EXTRACTED INFORMATION below:

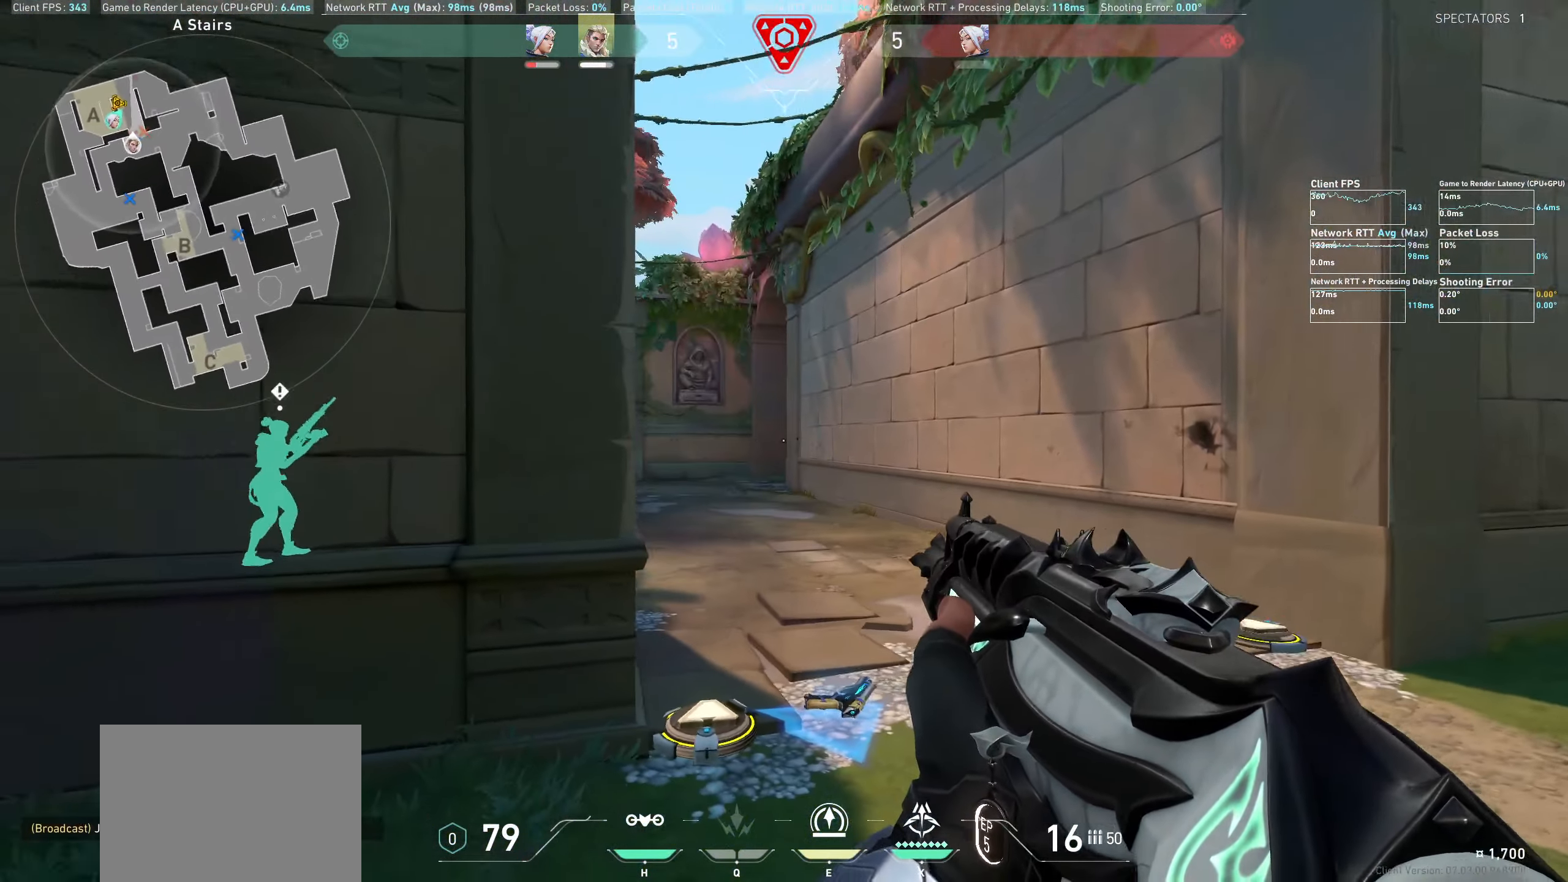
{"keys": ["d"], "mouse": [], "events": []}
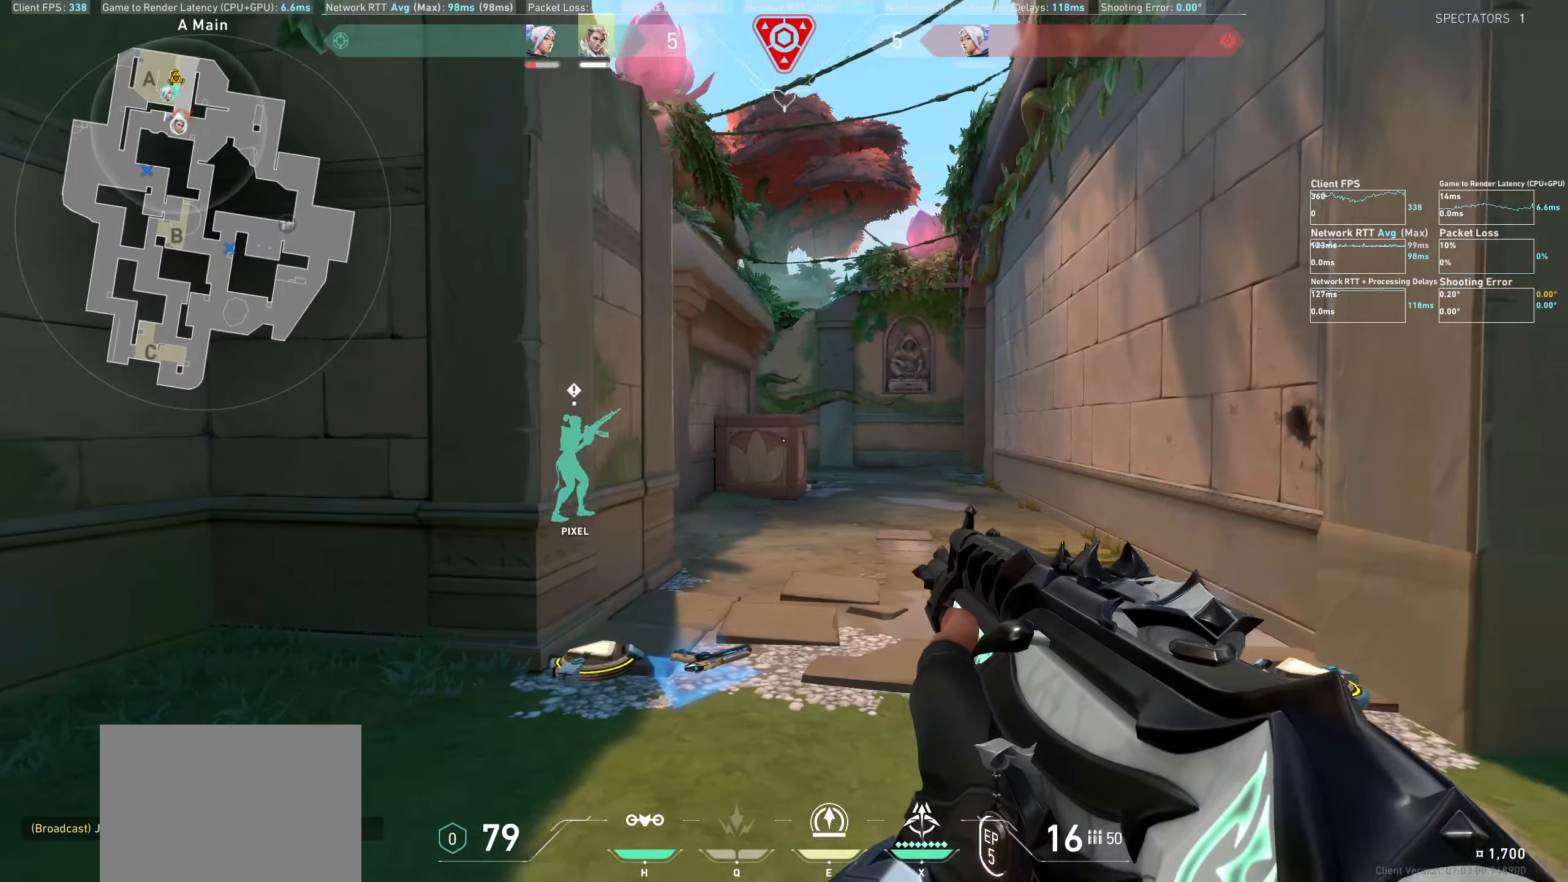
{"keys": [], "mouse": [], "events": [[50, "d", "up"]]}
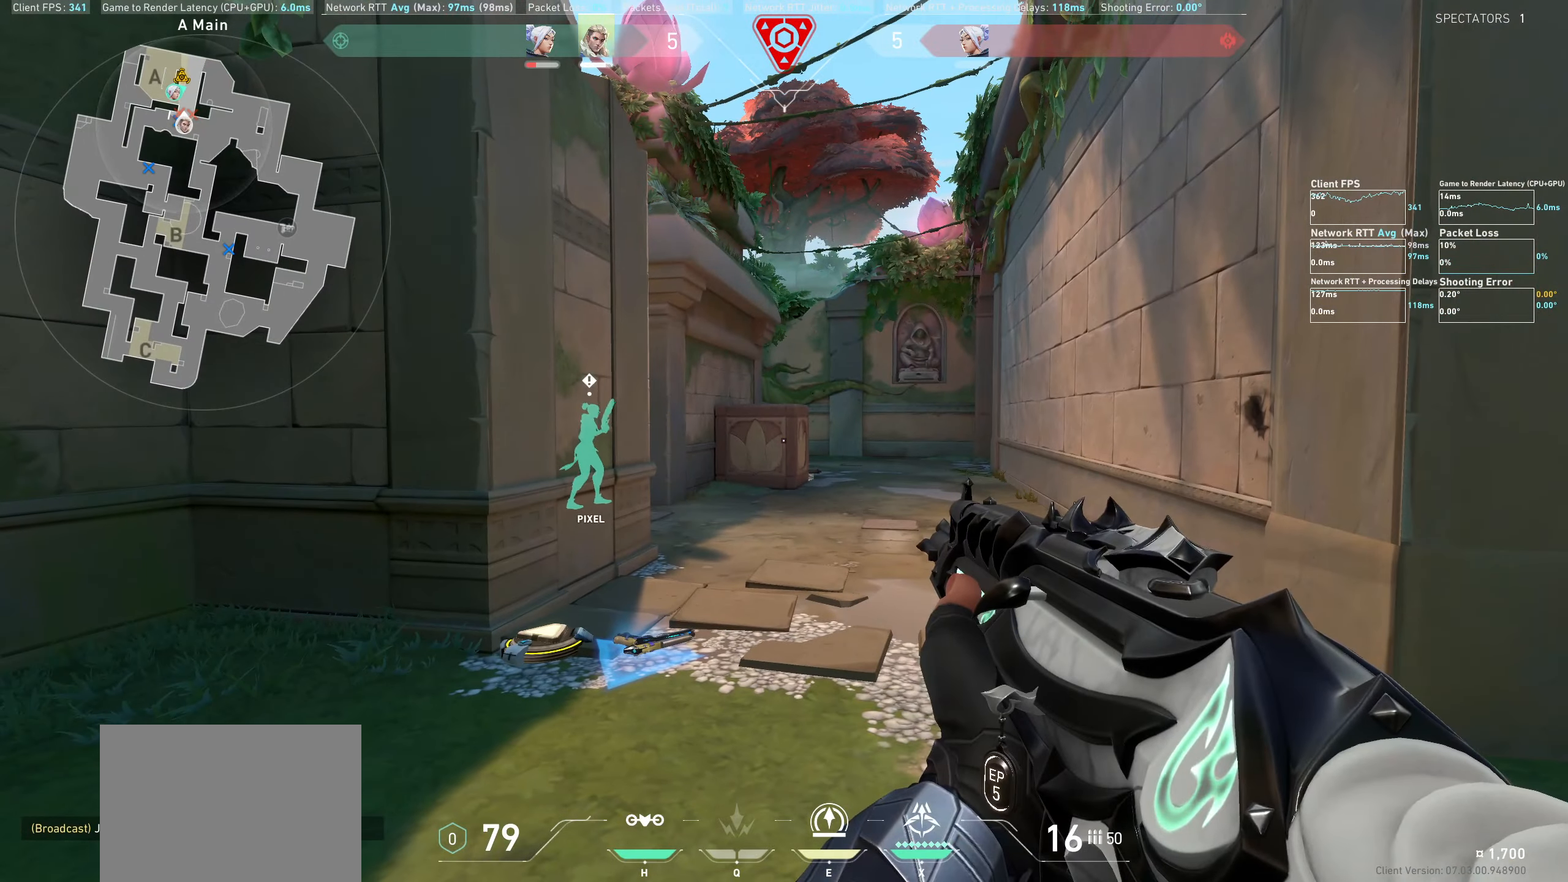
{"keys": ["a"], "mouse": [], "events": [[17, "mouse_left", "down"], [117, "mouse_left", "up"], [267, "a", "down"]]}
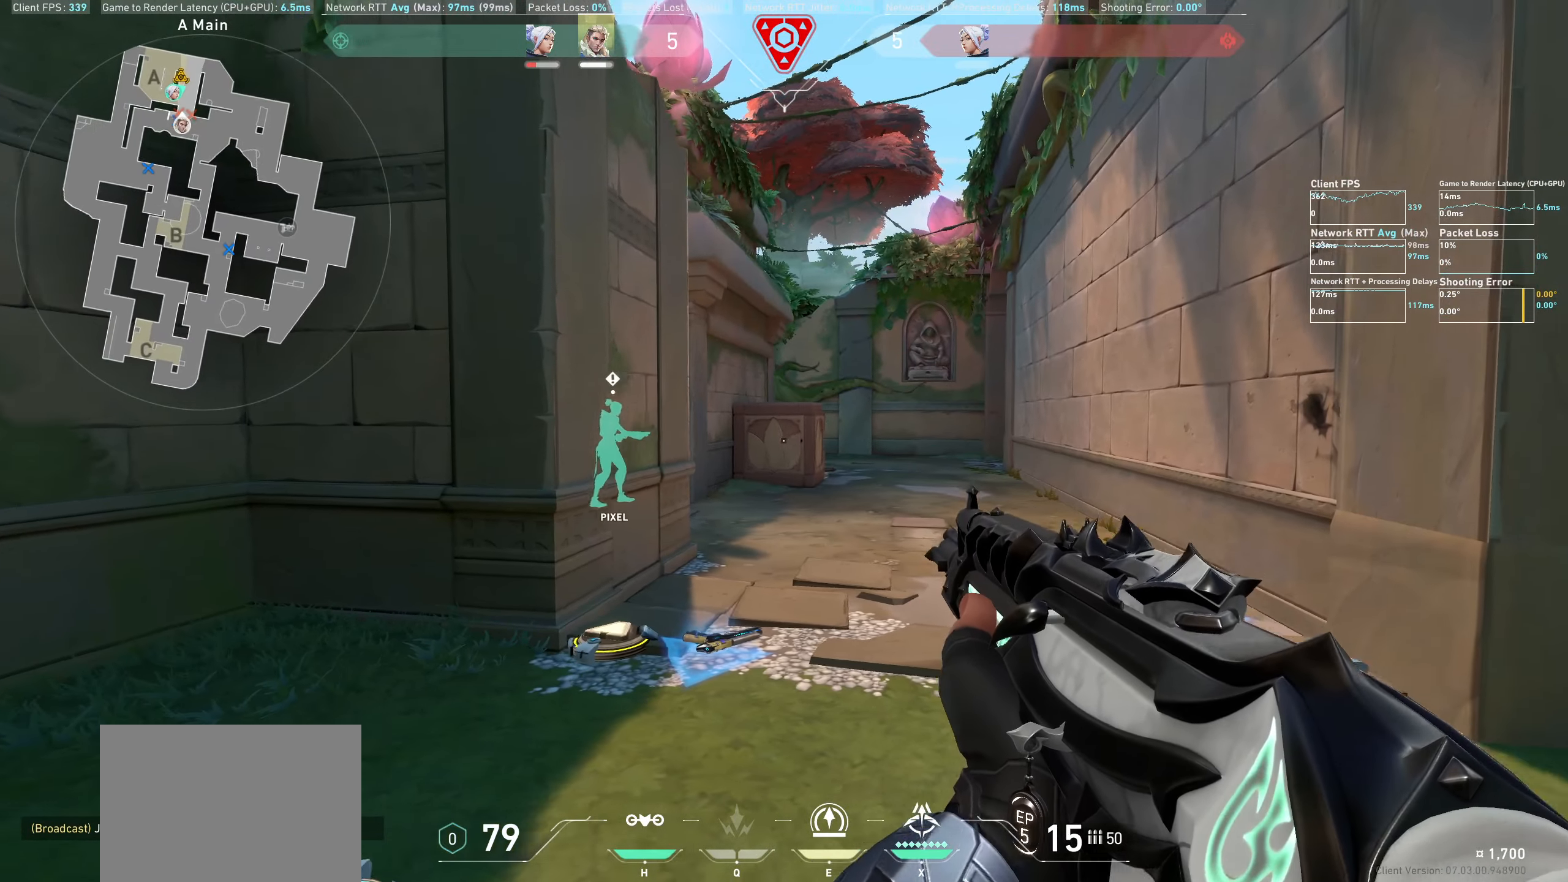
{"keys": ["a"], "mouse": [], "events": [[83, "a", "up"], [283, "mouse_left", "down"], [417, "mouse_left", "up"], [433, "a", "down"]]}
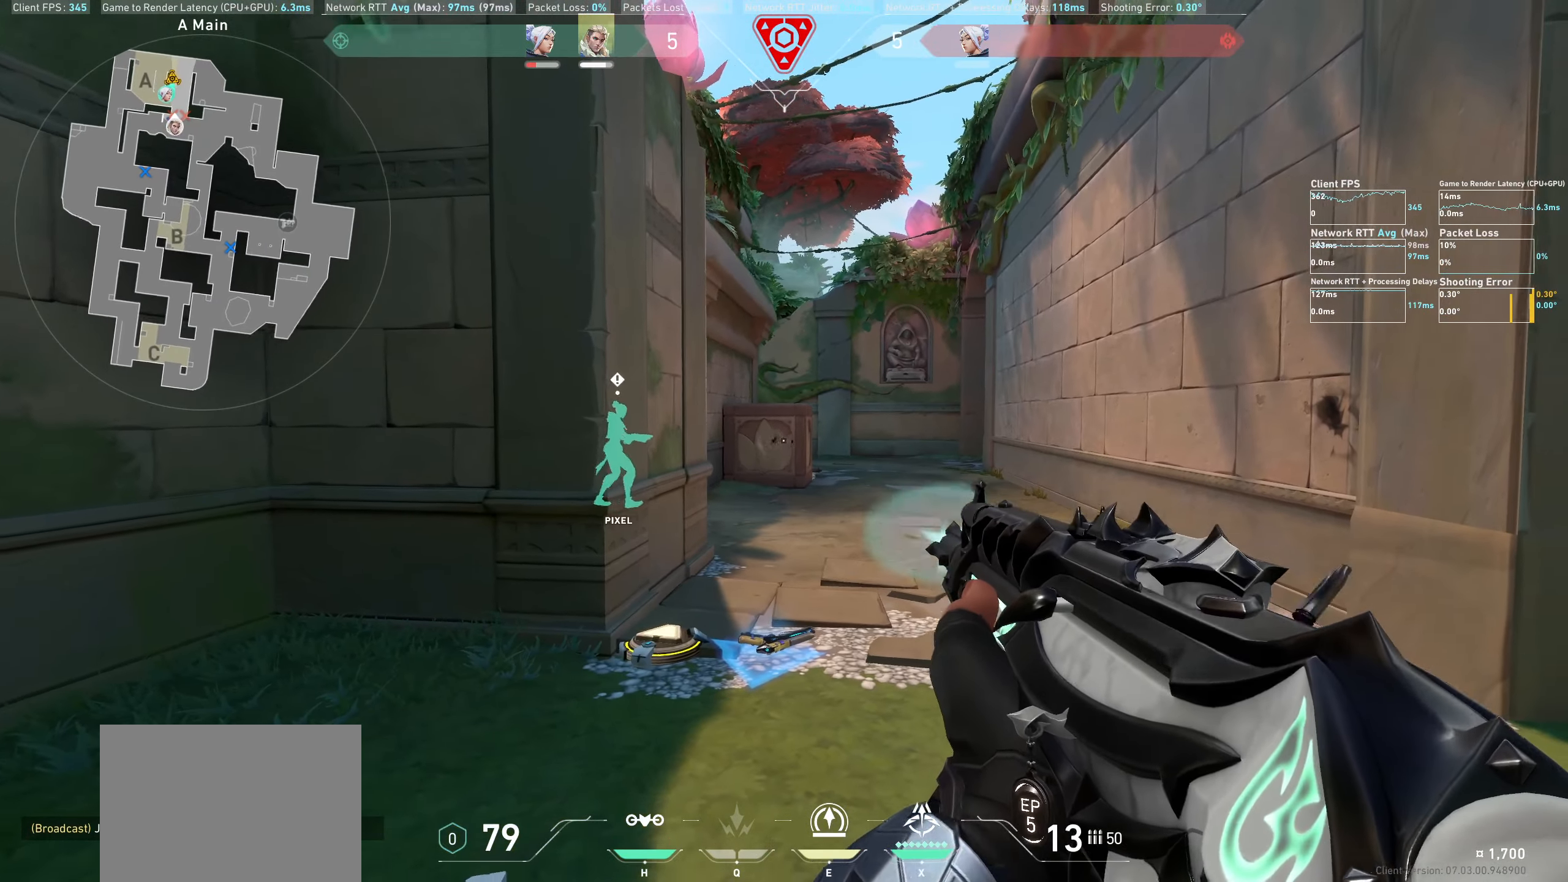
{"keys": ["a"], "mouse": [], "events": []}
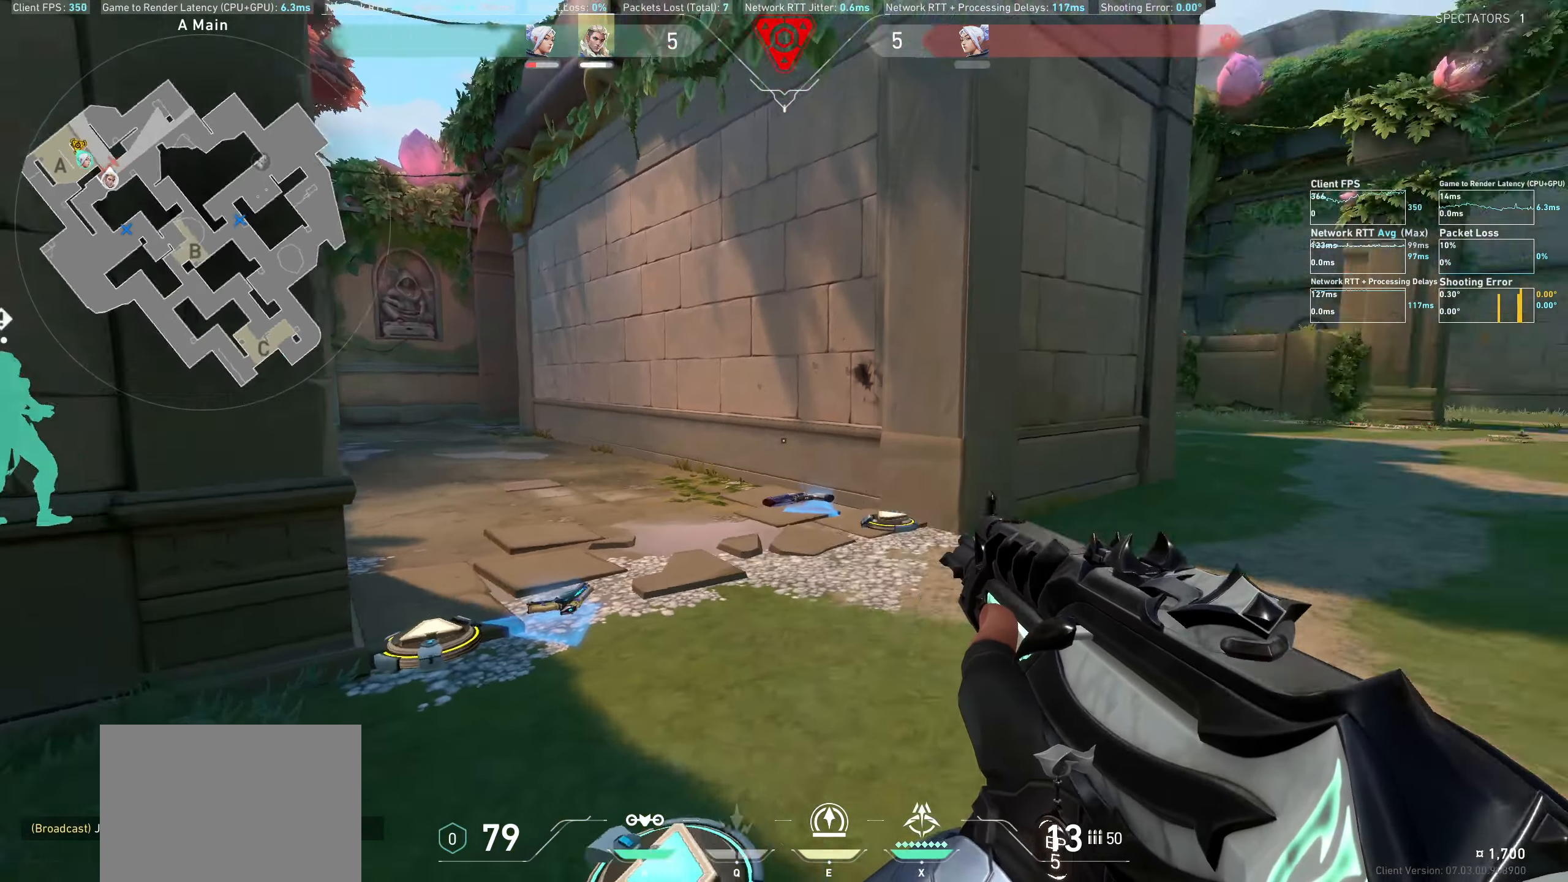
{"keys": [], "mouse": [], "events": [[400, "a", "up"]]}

End of EXTRACTED INFORMATION.

◆ TASK INSTRUCTIONS:
Set down the entries above exactly; no pictures belong in the copy.

◆ RESULT FOR THIS TASK:
{"keys": ["d"], "mouse": [], "events": []}
{"keys": [], "mouse": [], "events": [[50, "d", "up"]]}
{"keys": ["a"], "mouse": [], "events": [[17, "mouse_left", "down"], [117, "mouse_left", "up"], [267, "a", "down"]]}
{"keys": ["a"], "mouse": [], "events": [[83, "a", "up"], [283, "mouse_left", "down"], [417, "mouse_left", "up"], [433, "a", "down"]]}
{"keys": ["a"], "mouse": [], "events": []}
{"keys": [], "mouse": [], "events": [[400, "a", "up"]]}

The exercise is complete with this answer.